# confused



## 480sparky (Sep 20, 2007)

Take your meter and set it to 'continuity'.

Check for continuity (actually, LACK of continuity) between all possibilities of the top 3 lug, and the same for the bottom 3 (4 if it's a 3-phase meter).

You should have continuity between the neutral and ground, but not from the 'hot' wires and ground/neutral.

Of course, this test should be done with the main open.

What I find interesting is 'it was suggested' but the teacher was baffled. Who suggested it?


However, MDShunk will have you meg it out. I think he megs his burgers and fries from McDonalds. :laughing:


----------



## frenchelectrican (Mar 15, 2007)

The continuity testing that part somecase it will not always catch it.

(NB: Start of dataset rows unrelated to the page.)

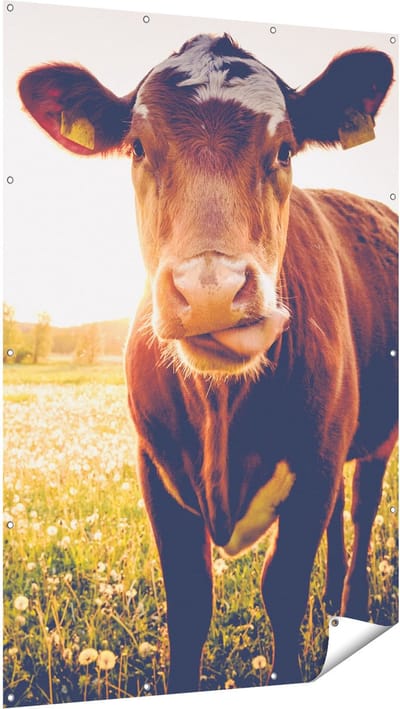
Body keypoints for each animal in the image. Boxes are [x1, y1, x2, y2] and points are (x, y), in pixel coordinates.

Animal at [19, 33, 398, 693]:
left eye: (285, 149)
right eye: (138, 147)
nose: (212, 292)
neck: (223, 407)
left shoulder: (317, 462)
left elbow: (282, 590)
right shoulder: (155, 467)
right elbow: (190, 602)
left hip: (373, 437)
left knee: (360, 511)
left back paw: (349, 605)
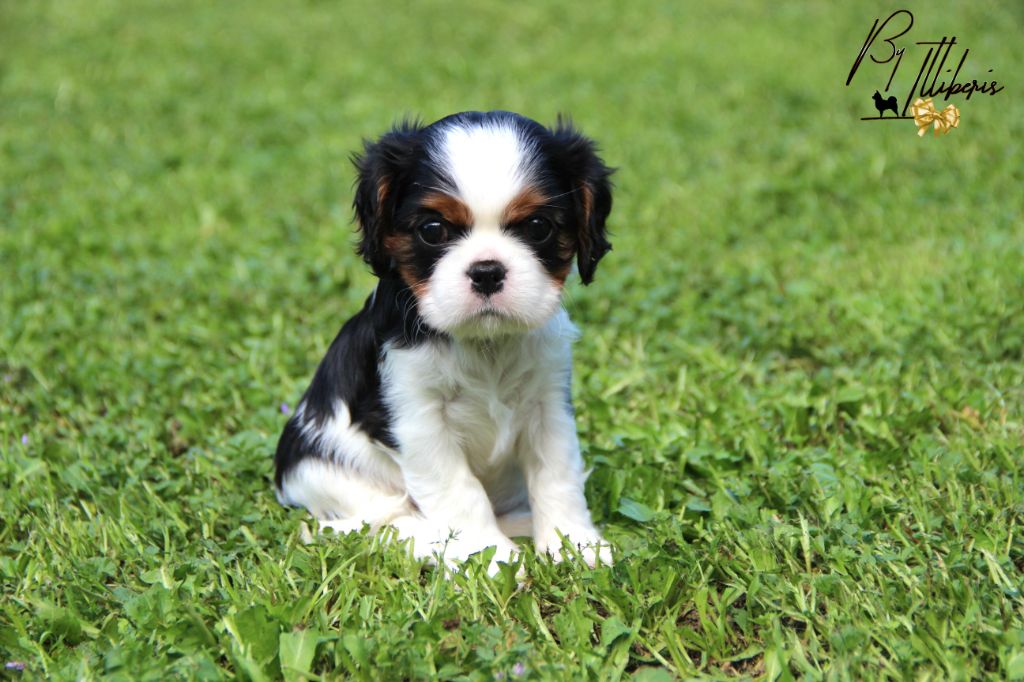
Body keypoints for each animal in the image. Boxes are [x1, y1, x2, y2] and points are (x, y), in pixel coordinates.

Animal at [272, 110, 610, 569]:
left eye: (538, 226)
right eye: (433, 230)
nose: (487, 271)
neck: (485, 344)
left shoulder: (549, 405)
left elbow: (557, 474)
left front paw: (572, 543)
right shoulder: (417, 417)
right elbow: (458, 490)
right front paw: (488, 558)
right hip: (329, 473)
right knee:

my genral way i always done is megger it with 480 system and also any other system with parallel conductors too once a while i will catch a bad cable with megger and pull it out and found out it got nicked or pintched somewhere along the way.

Merci, Marc


----------



## brian john (Mar 11, 2007)

The continuity tester while the tool of choice for most electricians is NOT the proper tool for this test as noted a megger should be utilized.

I can give several examples, were blow up's occurred, injuries occurred and in one case a death was attributed to improper testing procedures. RIGHT TOOL FOR THE JOB.


----------